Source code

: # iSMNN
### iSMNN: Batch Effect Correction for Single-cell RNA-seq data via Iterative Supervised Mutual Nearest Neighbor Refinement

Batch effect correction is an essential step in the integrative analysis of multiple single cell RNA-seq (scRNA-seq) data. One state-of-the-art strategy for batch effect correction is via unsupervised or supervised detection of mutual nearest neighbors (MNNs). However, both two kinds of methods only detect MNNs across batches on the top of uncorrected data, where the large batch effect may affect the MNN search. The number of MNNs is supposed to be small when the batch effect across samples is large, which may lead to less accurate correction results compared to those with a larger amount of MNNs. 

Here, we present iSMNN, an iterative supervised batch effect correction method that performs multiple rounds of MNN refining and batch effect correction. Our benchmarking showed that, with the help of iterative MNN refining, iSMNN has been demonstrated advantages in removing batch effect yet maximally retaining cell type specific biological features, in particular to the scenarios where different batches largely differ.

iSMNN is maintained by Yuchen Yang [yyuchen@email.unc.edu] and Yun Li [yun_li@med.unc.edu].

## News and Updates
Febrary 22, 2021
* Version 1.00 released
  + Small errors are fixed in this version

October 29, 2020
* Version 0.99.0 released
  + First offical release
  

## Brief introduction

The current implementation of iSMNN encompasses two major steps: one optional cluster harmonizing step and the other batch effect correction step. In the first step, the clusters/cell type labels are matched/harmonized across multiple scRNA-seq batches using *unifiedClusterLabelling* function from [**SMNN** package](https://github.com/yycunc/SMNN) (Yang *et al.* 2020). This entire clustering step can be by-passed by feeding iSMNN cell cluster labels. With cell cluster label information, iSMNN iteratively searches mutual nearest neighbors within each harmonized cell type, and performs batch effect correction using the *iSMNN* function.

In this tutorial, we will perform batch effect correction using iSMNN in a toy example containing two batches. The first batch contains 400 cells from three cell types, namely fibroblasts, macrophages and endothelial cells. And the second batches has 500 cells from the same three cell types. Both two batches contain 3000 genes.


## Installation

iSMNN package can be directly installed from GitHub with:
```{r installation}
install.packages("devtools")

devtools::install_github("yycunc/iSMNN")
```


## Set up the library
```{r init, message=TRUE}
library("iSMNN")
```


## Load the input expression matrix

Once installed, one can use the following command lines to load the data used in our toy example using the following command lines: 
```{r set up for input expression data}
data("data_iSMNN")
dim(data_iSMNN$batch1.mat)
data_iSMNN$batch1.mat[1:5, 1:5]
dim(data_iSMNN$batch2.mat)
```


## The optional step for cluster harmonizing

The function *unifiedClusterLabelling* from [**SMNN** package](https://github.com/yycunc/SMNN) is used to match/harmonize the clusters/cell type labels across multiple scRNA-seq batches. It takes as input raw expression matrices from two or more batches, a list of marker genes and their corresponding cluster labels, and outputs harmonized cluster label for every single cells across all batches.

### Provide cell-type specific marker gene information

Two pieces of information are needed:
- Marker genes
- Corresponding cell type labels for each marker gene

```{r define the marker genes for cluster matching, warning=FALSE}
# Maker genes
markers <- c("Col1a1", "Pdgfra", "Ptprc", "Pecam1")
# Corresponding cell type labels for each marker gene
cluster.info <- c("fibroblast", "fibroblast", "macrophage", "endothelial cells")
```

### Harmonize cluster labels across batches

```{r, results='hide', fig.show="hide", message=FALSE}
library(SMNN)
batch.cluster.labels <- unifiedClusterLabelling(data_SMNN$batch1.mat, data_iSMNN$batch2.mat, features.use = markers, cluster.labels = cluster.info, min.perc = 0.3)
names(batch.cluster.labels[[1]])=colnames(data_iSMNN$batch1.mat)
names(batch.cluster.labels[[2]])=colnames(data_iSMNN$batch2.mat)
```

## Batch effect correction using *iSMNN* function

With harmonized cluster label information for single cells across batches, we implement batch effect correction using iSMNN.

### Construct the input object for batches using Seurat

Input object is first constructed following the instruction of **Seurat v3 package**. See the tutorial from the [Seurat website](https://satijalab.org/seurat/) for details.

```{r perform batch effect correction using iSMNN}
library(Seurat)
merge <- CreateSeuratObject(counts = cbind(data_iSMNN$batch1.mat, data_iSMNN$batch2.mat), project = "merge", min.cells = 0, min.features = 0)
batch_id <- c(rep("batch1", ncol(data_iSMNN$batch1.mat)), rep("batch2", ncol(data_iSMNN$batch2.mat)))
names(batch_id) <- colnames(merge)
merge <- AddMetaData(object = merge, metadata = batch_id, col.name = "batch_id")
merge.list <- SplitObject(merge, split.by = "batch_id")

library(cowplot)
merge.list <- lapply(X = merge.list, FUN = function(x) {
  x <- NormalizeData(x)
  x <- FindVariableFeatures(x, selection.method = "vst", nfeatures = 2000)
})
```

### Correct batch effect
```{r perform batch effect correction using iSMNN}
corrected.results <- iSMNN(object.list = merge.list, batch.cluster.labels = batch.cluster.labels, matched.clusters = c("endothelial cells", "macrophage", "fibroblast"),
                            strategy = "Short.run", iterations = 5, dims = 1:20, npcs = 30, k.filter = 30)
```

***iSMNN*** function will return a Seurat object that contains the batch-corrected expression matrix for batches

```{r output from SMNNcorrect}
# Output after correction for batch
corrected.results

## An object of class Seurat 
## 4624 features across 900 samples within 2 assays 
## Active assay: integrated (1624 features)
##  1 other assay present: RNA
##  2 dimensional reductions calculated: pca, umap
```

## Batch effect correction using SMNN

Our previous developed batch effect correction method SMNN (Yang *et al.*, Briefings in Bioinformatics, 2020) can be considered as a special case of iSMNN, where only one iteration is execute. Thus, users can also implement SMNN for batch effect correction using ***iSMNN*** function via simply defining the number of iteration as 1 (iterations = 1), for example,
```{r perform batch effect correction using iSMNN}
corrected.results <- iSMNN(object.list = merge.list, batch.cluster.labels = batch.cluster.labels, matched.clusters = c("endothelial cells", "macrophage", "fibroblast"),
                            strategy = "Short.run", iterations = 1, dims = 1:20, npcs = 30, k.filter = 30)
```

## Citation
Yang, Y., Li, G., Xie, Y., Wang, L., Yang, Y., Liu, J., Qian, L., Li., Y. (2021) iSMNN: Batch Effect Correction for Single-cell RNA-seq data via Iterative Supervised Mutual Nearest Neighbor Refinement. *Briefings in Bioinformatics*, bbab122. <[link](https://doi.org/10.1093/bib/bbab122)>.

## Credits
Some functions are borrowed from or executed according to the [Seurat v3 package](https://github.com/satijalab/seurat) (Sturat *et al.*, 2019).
|---|
## [TRY IT]
Your answer should be the lines of the listing above between the line holding "up for input" and the line holding "The function *unifiedClusterLabelling*", inclusive, restated word for word and alone.

## [RESPONSE]
```{r set up for input expression data}
data("data_iSMNN")
dim(data_iSMNN$batch1.mat)
data_iSMNN$batch1.mat[1:5, 1:5]
dim(data_iSMNN$batch2.mat)
```


## The optional step for cluster harmonizing

The function *unifiedClusterLabelling* from [**SMNN** package](https://github.com/yycunc/SMNN) is used to match/harmonize the clusters/cell type labels across multiple scRNA-seq batches. It takes as input raw expression matrices from two or more batches, a list of marker genes and their corresponding cluster labels, and outputs harmonized cluster label for every single cells across all batches.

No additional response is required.